Well I had the lumbar puncture done and it hurt like hell but no headache :slight_smile: Luckily the results have come back and no evidence has been found to support MS. This is two fold - was hoping something would show so that I could get a diagnosis at last but now I am unsure. Does a LP always confirm a MS diagnosis? Cheers Hx

hiya helen

i didnt have a lumbar puncture and have been diagnosed 12 yrs.

as person above says-its just another part of the puzzle.

ellie

Helen… have you had an MRI already? That’s good news about your lumbar puncture results. Good reason to be positive.

I have Cherry :slight_smile: had one back last Nov and one a couple of weeks ago. A couple of lesions were obvious on the first one but havent had the results on the second one yet. Will have to wait until Sept to see my neurologist. Thank you all for responding :slight_smile: xxx

Spinal Tap

A spinal tap (also known as a lumbar puncture) is a procedure whereby a sample of cerebrospinal fluid (CSF) is taken from close to the spinal cord. At the same time a blood sample is taken usually from the arm and a quantity of blood serum is isolated. Both of these samples are then processed using a technique called electrophoresis. A positive spinal tap will produce oligoclonal bands in the CSF but not in the blood serum. These bands indicate a type of immune system activity. Although uncomfortable, the spinal tap itself is often not too painful, whereas in the period following the tap, the patient may experience dizziness, nausea, vomiting and severe headaches, occasionally for as much as a week. There are a few rare but serious side-effects of spinal taps. For more information about spinal taps and how to reduce the possibility of some of the more unpleasant side-effects follow this link: Spinal Tap.

95% of people with a definite diagnosis of MS exhibit oligoclonal bands on a spinal tap. This may sound impressive but so do 90% of people with Sub-Acute Sclerosing Panencephalitis and 100% of people with Herpes Simplex Encephalitis among other conditions. Positive spinal taps are indicative of an immunological response but they are not diagnostic for a particular condition. That 5% of PwMS do not exhibit oligoclonal banding means that spinal taps neither rule-in nor rule-out MS.

The primary purpose of CSF analysis should be to rule out other conditions than multiple sclerosis. Although they can be highly suggestive of MS, they do not, in themselves, provide definitive disgnosis. Indeed, I myself, was given a definite diagnosis based on medical history, clinical examination, MRI and evoked potential tests - I declined to have a spinal tap.
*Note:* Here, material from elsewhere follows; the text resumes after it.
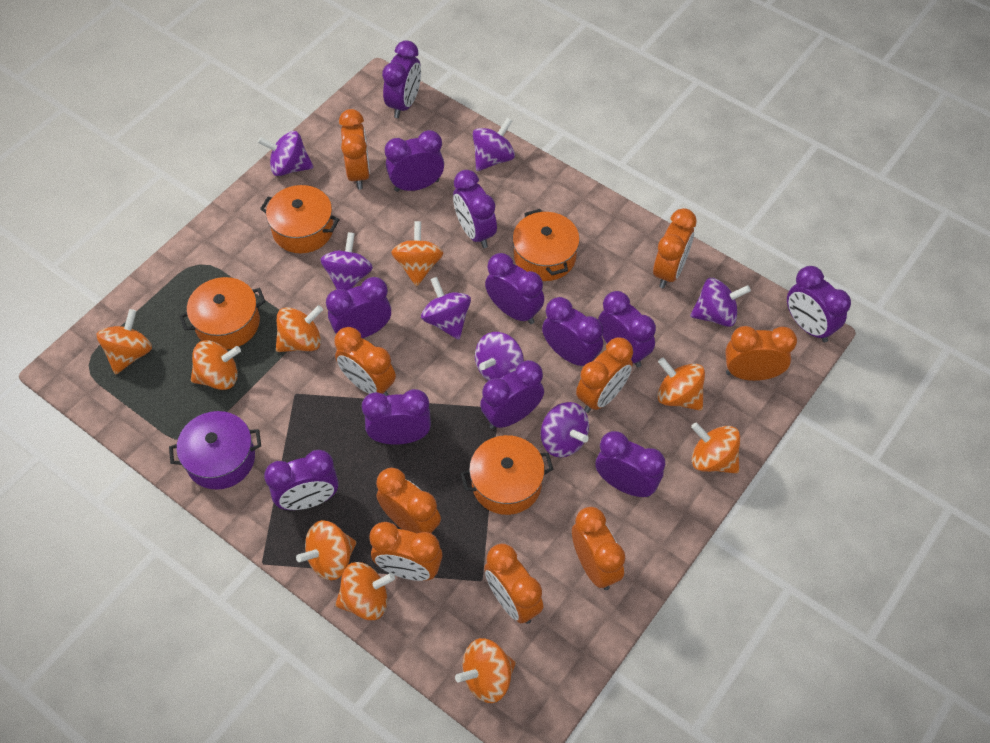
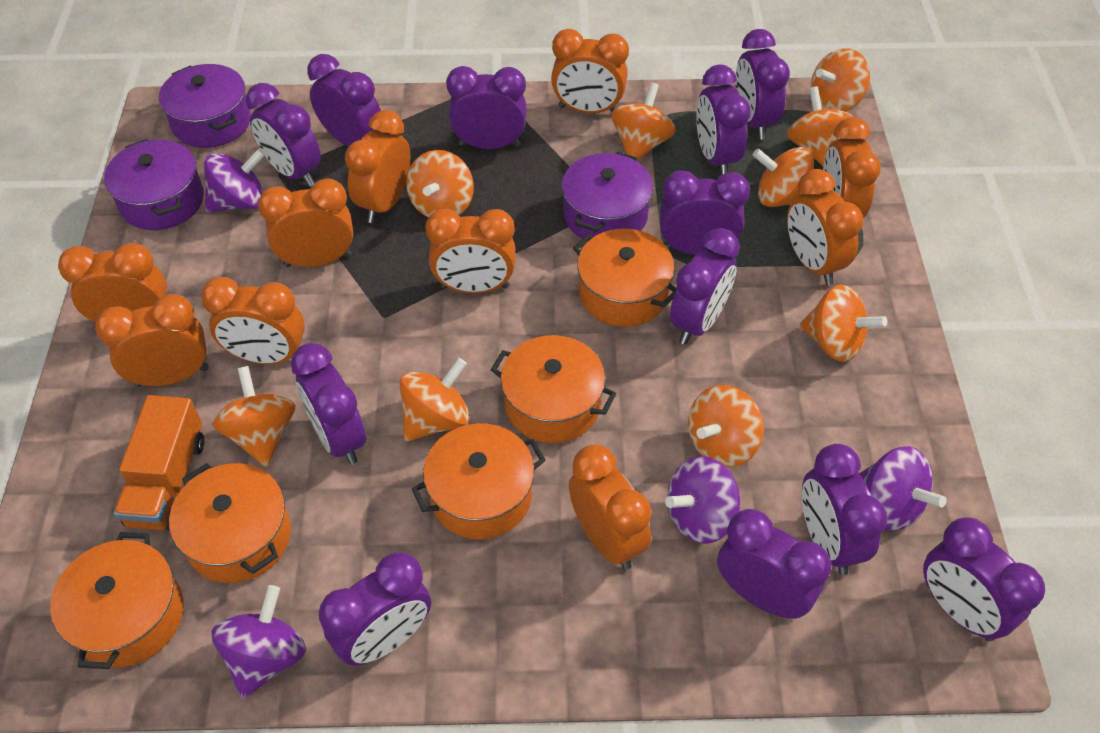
orange clock: [334,327,396,396] [339,109,370,190] [369,522,442,581] [376,468,441,533] [484,544,543,624] [572,507,625,590] [576,337,633,413] [653,208,697,288] [725,326,797,381] = 9 -> [58,243,167,323] [95,294,209,387] [201,277,305,364] [258,178,353,267] [345,110,411,223] [425,209,515,293] [551,29,629,113] [569,445,651,570] [787,169,863,285] [823,117,881,218] = 10
orange pot: [179,277,266,350] [260,185,340,253] [460,435,553,515] [513,209,580,281] = 4 -> [50,532,184,669] [169,463,291,583] [412,423,546,540] [491,335,616,443] [573,229,676,327] = 5
orange truck: none = 0 -> [114,395,204,530] = 1
purple pot: [169,411,261,490] = 1 -> [104,139,204,230] [159,64,251,148] [562,151,653,241] = 3
purple spinning top: [258,131,313,176] [320,232,373,291] [421,277,471,340] [473,118,515,171] [475,332,524,381] [541,402,589,458] [690,278,751,327] = 7 -> [204,148,265,213] [211,585,306,699] [665,456,740,544] [859,446,947,531] = 4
Before MRI, electrophoresis of spinal fluid played a major role in supporting diagnoses and underpinned the Poser criteria. Now, however, these criteria have become overshadowed by MRI and, if an MRI is positive, the new diagnostic criteria (2001)allow for a definitive diagnosis without laboratory support. The old “Laboratory supported Definite MS” has been dispensed with.

However, CSF analysis technology is still advancing and researchers continue to look for definitive molecular markers of MS. Should they find such a marker, spinal taps will reassume their importance. Other researchers are looking into urine and blood for markers and we can hope that they are successful and spinal taps become completely unnecessary to the diagnosis of multiple sclerosis.